===== INFORMATION =====
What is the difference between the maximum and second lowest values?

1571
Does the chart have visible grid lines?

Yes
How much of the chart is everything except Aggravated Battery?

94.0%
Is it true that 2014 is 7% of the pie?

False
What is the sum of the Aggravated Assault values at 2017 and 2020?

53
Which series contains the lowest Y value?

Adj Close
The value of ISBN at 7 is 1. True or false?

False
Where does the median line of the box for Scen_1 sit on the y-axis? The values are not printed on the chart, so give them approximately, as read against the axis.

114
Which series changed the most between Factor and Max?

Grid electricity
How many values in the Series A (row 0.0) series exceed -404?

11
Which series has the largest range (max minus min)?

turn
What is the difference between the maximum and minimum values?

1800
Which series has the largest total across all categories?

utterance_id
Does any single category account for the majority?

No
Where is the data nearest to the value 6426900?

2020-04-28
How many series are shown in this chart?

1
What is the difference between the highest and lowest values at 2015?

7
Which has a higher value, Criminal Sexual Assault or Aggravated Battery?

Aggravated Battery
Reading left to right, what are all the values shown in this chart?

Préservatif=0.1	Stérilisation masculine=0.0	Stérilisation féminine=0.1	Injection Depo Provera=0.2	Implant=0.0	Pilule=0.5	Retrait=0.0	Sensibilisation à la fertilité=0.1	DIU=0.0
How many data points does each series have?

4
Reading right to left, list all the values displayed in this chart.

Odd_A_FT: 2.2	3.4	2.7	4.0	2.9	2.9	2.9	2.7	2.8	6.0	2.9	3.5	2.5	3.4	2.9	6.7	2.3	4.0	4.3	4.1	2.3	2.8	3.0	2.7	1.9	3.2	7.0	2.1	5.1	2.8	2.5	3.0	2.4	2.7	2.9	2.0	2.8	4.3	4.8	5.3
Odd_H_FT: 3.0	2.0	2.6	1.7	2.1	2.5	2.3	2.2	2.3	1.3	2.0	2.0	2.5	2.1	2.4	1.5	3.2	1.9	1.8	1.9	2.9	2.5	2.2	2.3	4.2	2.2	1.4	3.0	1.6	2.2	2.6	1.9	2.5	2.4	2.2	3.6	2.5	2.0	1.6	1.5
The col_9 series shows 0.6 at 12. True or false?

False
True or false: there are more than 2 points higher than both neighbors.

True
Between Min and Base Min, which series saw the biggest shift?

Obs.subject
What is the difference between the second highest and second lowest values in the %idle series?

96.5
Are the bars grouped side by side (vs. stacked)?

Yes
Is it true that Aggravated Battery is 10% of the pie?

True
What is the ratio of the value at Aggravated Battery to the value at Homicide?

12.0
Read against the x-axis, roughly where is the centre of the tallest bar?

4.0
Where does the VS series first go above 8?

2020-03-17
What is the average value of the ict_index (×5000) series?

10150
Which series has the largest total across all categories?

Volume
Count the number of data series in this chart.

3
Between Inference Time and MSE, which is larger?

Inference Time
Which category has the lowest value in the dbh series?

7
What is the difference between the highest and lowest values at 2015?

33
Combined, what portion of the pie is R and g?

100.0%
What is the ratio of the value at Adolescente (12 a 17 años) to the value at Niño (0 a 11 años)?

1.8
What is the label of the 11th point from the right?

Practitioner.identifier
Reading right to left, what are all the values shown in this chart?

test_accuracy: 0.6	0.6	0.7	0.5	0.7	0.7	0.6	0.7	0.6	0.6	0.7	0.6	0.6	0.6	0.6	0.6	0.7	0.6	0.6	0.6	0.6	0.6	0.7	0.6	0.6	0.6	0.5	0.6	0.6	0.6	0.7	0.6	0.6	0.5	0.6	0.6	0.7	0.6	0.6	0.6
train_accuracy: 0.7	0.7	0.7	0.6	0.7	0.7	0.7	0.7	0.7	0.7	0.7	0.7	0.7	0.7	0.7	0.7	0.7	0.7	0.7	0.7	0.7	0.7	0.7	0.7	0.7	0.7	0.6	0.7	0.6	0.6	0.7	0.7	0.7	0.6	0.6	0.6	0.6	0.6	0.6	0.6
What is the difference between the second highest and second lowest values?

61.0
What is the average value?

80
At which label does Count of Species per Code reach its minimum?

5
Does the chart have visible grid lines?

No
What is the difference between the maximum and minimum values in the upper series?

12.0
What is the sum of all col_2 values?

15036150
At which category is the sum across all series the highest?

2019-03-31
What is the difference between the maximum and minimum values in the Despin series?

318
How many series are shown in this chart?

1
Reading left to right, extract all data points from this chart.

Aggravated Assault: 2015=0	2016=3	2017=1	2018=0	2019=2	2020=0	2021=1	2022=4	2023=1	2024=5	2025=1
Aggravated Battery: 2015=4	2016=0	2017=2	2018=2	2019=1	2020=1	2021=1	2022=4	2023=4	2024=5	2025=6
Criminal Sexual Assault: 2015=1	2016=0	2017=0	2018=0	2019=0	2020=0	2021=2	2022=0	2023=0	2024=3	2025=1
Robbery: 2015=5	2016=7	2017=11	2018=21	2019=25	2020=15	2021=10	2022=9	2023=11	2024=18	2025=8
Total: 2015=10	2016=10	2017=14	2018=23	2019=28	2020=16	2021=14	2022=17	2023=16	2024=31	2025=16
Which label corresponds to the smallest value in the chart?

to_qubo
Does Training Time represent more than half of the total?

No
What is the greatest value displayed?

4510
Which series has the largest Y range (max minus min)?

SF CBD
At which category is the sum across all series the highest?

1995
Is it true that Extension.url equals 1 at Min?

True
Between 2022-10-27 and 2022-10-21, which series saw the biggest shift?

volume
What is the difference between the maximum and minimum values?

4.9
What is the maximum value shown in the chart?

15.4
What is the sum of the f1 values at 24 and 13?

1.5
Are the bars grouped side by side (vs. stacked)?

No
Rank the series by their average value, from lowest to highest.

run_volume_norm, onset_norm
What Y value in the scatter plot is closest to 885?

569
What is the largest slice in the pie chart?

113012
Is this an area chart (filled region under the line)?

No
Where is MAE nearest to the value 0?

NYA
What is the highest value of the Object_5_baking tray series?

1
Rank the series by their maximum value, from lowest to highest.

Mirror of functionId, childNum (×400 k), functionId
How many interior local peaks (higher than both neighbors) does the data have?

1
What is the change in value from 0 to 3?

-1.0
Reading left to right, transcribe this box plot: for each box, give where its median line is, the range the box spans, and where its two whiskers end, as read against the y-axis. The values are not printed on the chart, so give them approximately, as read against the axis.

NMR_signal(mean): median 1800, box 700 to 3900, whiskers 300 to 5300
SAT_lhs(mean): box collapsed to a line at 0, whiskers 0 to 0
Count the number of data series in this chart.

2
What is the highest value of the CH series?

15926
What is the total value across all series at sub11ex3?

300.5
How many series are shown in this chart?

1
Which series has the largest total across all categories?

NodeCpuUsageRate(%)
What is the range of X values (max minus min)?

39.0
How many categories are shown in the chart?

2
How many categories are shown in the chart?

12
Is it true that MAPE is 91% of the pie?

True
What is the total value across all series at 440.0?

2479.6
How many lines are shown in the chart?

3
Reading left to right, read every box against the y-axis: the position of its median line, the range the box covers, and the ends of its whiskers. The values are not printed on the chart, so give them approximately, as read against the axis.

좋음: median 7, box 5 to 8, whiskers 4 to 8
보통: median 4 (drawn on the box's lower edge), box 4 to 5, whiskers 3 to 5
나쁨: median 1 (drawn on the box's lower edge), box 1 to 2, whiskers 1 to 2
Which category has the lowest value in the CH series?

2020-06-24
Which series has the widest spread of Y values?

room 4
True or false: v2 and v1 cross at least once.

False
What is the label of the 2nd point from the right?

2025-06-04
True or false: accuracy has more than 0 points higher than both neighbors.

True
=====
Lay out the material as a JSON list of strings, one string per line and blank lines omitted. Start at the first line and end with the line containing "Is it true that Aggravated", including that line.

### EXERCISE RESPONSE
[
  "What is the difference between the maximum and second lowest values?",
  "1571",
  "Does the chart have visible grid lines?",
  "Yes",
  "How much of the chart is everything except Aggravated Battery?",
  "94.0%",
  "Is it true that 2014 is 7% of the pie?",
  "False",
  "What is the sum of the Aggravated Assault values at 2017 and 2020?",
  "53",
  "Which series contains the lowest Y value?",
  "Adj Close",
  "The value of ISBN at 7 is 1. True or false?",
  "False",
  "Where does the median line of the box for Scen_1 sit on the y-axis? The values are not printed on the chart, so give them approximately, as read against the axis.",
  "114",
  "Which series changed the most between Factor and Max?",
  "Grid electricity",
  "How many values in the Series A (row 0.0) series exceed -404?",
  "11",
  "Which series has the largest range (max minus min)?",
  "turn",
  "What is the difference between the maximum and minimum values?",
  "1800",
  "Which series has the largest total across all categories?",
  "utterance_id",
  "Does any single category account for the majority?",
  "No",
  "Where is the data nearest to the value 6426900?",
  "2020-04-28",
  "How many series are shown in this chart?",
  "1",
  "What is the difference between the highest and lowest values at 2015?",
  "7",
  "Which has a higher value, Criminal Sexual Assault or Aggravated Battery?",
  "Aggravated Battery",
  "Reading left to right, what are all the values shown in this chart?",
  "Préservatif=0.1\tStérilisation masculine=0.0\tStérilisation féminine=0.1\tInjection Depo Provera=0.2\tImplant=0.0\tPilule=0.5\tRetrait=0.0\tSensibilisation à la fertilité=0.1\tDIU=0.0",
  "How many data points does each series have?",
  "4",
  "Reading right to left, list all the values displayed in this chart.",
  "Odd_A_FT: 2.2\t3.4\t2.7\t4.0\t2.9\t2.9\t2.9\t2.7\t2.8\t6.0\t2.9\t3.5\t2.5\t3.4\t2.9\t6.7\t2.3\t4.0\t4.3\t4.1\t2.3\t2.8\t3.0\t2.7\t1.9\t3.2\t7.0\t2.1\t5.1\t2.8\t2.5\t3.0\t2.4\t2.7\t2.9\t2.0\t2.8\t4.3\t4.8\t5.3",
  "Odd_H_FT: 3.0\t2.0\t2.6\t1.7\t2.1\t2.5\t2.3\t2.2\t2.3\t1.3\t2.0\t2.0\t2.5\t2.1\t2.4\t1.5\t3.2\t1.9\t1.8\t1.9\t2.9\t2.5\t2.2\t2.3\t4.2\t2.2\t1.4\t3.0\t1.6\t2.2\t2.6\t1.9\t2.5\t2.4\t2.2\t3.6\t2.5\t2.0\t1.6\t1.5",
  "The col_9 series shows 0.6 at 12. True or false?",
  "False",
  "True or false: there are more than 2 points higher than both neighbors.",
  "True",
  "Between Min and Base Min, which series saw the biggest shift?",
  "Obs.subject",
  "What is the difference between the second highest and second lowest values in the %idle series?",
  "96.5",
  "Are the bars grouped side by side (vs. stacked)?",
  "Yes",
  "Is it true that Aggravated Battery is 10% of the pie?"
]